Granly Speedway Arena
- Interactive map of Granly Speedway Arena
- Location: Tinghedevej 9, 6715 Esbjerg kommune, Denmark
- Coordinates: 55°31′37″N 8°35′20″E﻿ / ﻿55.52694°N 8.58889°E
- Field size: 320 metres (0.320)

Construction
- Opened: 7 July 1946
- Renovated: 1 May 1977

Tenant
- Motorcycle speedway

= Granly Speedway Arena =

Stadium in Esbjerg, Denmark

Granly Speedway Arena is a speedway track in Esbjerg, Denmark. The track is located on the Tinghedevej 9 road, about 16 kilometres east of the town and is adjacent to the Vestjysk Motocross Club. The stadium hosts the speedway team known as the Esbjerg Speedway Klub, who race in the Danish Speedway League and have been champions of Denmark 11 times, as of 2023.

==History==
Founded in 1929, Esbjerg Motor Sport bought a piece of moorland at the Korskro Inn, during the spring of 1946. After construction the stadium opened with an attendance of 6,000 spectators on 7 July 1946.

The year of 1955 proved significant because speedway was moved to the Esbjerg Athletic Stadium due to financial problems. The track remained open however and was extended in size during 1955. Speedway returned in 1970 and the venue hosted the 1972 Danish Individual Speedway Championship.

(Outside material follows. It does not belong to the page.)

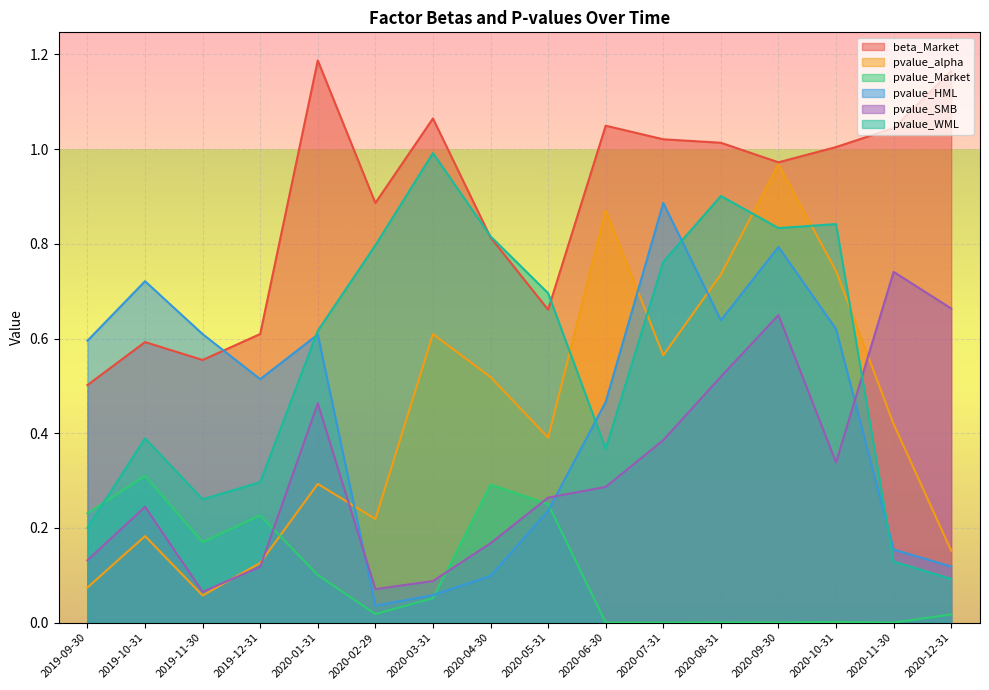

How many times do pvalue_WML and beta_Market cross each other?

2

In 1975, the site was entirely rebuilt into the Esbjerg Motor Center or Korskro Motor Center, which included two standard speedway tracks in addition to one longtrack and one smaller 80cc track. The venue opened on 1 May 1977. The venue held the 1978 Danish final and soon hosted a major international event; the 1982 Individual Long Track World Championship (which attracted over 20,000 people).

In 1984, further developments took place with the speedway track rotating 90 degrees and the mapping of a motocross circuit. The following year it hosted the 1985 Individual Long Track World Championship.

The longtrack was later demolished but further Danish Championship finals were held on the speedway track in 2005, 2010, 2011 and 2018. In-between in 2014, the stadium was renamed the Granly Speedway Arena.